(Given passage):
++++++++++
I’m still wondering about the heuristic for setting threshold_muscle. I computed the mean and standard deviation of scores_muscle and the y-value of the red line is approximately the mean plus two standard deviations. Is using the mean plus some multiple of the standard deviation a reasonable approach for setting the threshold?

I don’t know of a general threshold that would work for all datasets. The documentation suggests:

# The threshold is data dependent, check the optimal threshold by plotting
# ``scores_muscle``.

The default threshold is set to 4, which seems to be reasonable for many use cases. But whether it makes sense for you or if you need to adjust it can only be decided by actually looking at the data.

The default threshold is already normalized as a way of z-score (# standard deviations basically).

Putting the Z score criterion too low results in a high number of false positives for clean datasets and a high number of true positives for noisier datasets.
++++++++++
[Collection entries]
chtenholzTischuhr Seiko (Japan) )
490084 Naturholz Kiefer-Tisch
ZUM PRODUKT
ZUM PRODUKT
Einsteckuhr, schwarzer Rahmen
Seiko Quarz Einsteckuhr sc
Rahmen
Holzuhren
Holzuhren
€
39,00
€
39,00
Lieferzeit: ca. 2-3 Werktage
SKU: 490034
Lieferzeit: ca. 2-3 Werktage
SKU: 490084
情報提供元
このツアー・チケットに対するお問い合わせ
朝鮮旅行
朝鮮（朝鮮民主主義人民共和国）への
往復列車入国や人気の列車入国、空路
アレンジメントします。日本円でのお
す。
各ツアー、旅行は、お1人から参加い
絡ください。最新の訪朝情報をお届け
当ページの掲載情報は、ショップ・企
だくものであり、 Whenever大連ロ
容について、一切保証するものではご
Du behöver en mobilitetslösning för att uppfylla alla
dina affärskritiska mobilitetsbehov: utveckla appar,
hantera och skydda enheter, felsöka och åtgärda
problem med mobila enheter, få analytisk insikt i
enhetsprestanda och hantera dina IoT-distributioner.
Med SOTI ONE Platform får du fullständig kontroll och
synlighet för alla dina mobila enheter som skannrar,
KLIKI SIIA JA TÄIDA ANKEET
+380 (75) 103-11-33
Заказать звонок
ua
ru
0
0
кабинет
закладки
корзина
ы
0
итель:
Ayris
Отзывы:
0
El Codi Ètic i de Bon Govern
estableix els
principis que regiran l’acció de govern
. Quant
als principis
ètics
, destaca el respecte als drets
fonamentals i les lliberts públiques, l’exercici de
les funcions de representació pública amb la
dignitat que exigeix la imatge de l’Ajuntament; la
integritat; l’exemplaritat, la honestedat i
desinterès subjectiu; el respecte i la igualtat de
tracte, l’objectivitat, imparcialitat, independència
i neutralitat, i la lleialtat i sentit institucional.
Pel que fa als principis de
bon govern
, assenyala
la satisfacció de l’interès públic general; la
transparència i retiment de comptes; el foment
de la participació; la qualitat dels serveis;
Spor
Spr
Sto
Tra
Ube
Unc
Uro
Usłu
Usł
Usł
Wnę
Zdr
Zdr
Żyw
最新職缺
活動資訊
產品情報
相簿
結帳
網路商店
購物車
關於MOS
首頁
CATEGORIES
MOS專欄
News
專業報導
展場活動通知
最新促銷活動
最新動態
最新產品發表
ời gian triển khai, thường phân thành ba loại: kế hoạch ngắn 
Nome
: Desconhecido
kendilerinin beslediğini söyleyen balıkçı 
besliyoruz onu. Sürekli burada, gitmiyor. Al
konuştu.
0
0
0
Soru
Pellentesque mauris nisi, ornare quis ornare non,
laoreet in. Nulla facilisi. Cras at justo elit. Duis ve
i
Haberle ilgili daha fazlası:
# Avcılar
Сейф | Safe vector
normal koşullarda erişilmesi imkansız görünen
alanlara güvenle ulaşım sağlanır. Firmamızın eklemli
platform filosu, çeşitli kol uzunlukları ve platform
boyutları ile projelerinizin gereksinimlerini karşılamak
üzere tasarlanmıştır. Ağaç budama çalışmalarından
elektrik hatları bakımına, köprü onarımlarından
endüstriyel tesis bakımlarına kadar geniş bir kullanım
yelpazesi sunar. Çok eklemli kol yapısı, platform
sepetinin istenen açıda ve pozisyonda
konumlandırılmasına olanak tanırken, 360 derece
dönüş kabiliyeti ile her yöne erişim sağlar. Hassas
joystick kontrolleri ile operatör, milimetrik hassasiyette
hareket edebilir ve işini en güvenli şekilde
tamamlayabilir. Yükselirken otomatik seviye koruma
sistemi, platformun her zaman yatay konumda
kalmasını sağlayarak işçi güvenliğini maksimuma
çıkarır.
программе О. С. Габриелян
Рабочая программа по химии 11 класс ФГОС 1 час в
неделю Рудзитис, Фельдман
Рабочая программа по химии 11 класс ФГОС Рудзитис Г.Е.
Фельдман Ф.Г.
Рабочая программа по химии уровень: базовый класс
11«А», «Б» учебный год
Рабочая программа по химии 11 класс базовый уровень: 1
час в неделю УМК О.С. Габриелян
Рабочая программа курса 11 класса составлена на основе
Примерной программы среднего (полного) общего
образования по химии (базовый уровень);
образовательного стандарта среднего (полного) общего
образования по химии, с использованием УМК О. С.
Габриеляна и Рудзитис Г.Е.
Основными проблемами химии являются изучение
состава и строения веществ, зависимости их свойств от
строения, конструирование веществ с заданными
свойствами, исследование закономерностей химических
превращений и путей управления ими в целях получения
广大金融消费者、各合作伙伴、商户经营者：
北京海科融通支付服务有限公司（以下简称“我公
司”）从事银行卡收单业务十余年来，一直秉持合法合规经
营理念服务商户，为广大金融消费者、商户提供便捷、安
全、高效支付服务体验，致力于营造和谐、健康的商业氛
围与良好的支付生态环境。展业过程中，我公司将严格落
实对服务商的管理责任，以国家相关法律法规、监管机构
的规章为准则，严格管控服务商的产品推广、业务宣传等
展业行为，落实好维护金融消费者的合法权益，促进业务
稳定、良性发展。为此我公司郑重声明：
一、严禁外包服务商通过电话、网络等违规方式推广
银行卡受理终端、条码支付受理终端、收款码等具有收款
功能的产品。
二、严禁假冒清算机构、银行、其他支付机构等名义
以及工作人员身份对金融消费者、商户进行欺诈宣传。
++++++++++
Continue the forum discussion about choosing a value for threshold_muscle, starting right after its final sentence.

(Reply to the task):
Putting the Z score criterion too high results in a low* number of false positives for clean datasets and a low number of true positives for noisier datasets.

So to generalize this value is hard, but I still do this.

My solution is to be quite conservative with the value (Z-score of 4 is fine though), but to put a minimal requirement on the length of the bad segment to rule out spurious false positives.

for a, annotation in enumerate(annot_muscle):
if annotation['duration']<0.3:
remove.append(a)
annot_muscle.delete(remove)